= Trois coups =

French theatre tradition to start performances

In a French theatre, les trois coups (the three blows) are hit on the floor of the stage with a stick called brigadier, just before the start of a performance, in order to attract public attention for the rise of the curtain.

In French classical theatre, the dramaturge pounded the ground with twelve quick blows to announce to the machinists the start of the performance. Then a first blow came in response from the fly system operators; a second response rose from below the stage and a third one came from the opposite wing. Each machinist being in their position for the performance, the dramaturge could open the curtain.

The military rank of brigadier was given to a worker leading a team. The dramaturge, using a stick to hit the three blows, gathered the theatre staff to begin the show, like a brigadier gathering his men. Through metonymy, the stick itself was called a "brigadier".

The theatre brigadier is traditionally made of wood with a piece of theatre pole, decorated with red velvet and gold studded nails.
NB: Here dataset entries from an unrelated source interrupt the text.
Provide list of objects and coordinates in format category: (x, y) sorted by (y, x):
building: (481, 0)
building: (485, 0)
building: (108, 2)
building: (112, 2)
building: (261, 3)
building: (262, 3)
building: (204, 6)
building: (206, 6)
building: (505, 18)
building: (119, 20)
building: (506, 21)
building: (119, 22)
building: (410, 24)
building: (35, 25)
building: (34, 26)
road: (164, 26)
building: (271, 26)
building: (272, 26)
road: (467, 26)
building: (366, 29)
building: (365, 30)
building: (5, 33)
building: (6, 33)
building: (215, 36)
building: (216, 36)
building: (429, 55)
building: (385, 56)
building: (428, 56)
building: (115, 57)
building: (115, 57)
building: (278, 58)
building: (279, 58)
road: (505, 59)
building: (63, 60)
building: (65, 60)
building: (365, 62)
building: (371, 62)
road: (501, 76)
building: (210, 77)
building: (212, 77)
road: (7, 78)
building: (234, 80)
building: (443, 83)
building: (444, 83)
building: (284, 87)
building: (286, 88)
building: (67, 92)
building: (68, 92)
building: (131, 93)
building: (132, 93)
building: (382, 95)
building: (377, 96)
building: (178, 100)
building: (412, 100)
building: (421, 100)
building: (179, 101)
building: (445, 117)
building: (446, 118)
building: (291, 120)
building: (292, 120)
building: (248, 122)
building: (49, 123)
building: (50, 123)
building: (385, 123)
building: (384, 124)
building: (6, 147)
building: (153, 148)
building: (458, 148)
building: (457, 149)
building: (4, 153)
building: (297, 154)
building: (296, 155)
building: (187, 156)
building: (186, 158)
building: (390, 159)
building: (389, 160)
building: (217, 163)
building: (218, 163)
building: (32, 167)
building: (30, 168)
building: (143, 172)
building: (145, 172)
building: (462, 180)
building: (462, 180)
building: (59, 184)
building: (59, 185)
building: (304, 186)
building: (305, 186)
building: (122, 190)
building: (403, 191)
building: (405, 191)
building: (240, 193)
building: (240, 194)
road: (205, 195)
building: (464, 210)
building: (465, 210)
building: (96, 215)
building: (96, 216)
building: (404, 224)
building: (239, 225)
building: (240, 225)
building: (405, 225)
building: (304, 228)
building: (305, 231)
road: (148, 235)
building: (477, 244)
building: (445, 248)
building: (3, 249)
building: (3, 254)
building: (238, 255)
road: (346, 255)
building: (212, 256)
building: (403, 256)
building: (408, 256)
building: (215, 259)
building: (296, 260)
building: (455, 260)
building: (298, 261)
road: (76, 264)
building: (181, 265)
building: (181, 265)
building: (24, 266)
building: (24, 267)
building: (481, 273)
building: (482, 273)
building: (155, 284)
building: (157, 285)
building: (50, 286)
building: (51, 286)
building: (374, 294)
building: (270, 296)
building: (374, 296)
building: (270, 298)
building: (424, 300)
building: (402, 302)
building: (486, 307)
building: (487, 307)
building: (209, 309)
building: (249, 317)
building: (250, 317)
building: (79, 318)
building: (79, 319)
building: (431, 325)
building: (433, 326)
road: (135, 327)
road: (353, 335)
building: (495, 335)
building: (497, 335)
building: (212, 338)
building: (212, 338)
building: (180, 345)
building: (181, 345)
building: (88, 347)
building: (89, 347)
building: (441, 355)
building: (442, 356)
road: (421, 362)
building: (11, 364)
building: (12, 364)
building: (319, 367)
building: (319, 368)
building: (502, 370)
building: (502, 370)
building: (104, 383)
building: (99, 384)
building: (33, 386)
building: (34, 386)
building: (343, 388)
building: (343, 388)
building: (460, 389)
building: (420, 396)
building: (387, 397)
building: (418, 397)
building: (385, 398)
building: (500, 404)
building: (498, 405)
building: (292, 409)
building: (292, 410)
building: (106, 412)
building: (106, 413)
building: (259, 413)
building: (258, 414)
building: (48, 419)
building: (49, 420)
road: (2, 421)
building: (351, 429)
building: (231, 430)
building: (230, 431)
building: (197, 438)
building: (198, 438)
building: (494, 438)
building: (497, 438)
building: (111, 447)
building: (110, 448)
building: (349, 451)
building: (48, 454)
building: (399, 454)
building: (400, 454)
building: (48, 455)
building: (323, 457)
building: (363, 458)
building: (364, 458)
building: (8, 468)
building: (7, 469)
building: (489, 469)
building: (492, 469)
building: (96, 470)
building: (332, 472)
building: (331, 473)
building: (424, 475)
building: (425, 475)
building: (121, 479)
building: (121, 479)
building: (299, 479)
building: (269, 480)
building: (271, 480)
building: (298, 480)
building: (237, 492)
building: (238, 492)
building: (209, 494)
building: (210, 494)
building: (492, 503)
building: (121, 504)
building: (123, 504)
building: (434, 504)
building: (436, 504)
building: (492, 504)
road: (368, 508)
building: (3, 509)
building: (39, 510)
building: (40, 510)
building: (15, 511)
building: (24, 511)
For years the Comédie-Française would hit six blows in order to commemorate the uniting of the two troupes, that of the Hôtel de Bourgogne and Molière's company, previously associated with that of the Théâtre du Marais under Louis XIV, allowing for daily performances.

== At the Olympic Games ==

At the 2024 Summer Olympics in Paris, each session of the games commenced with les trois coups, often referred to as the "coup de bâton ceremony". The brigadier was often wielded by a prominent individual (or pair) in the sport, but also by other public figures and volunteers.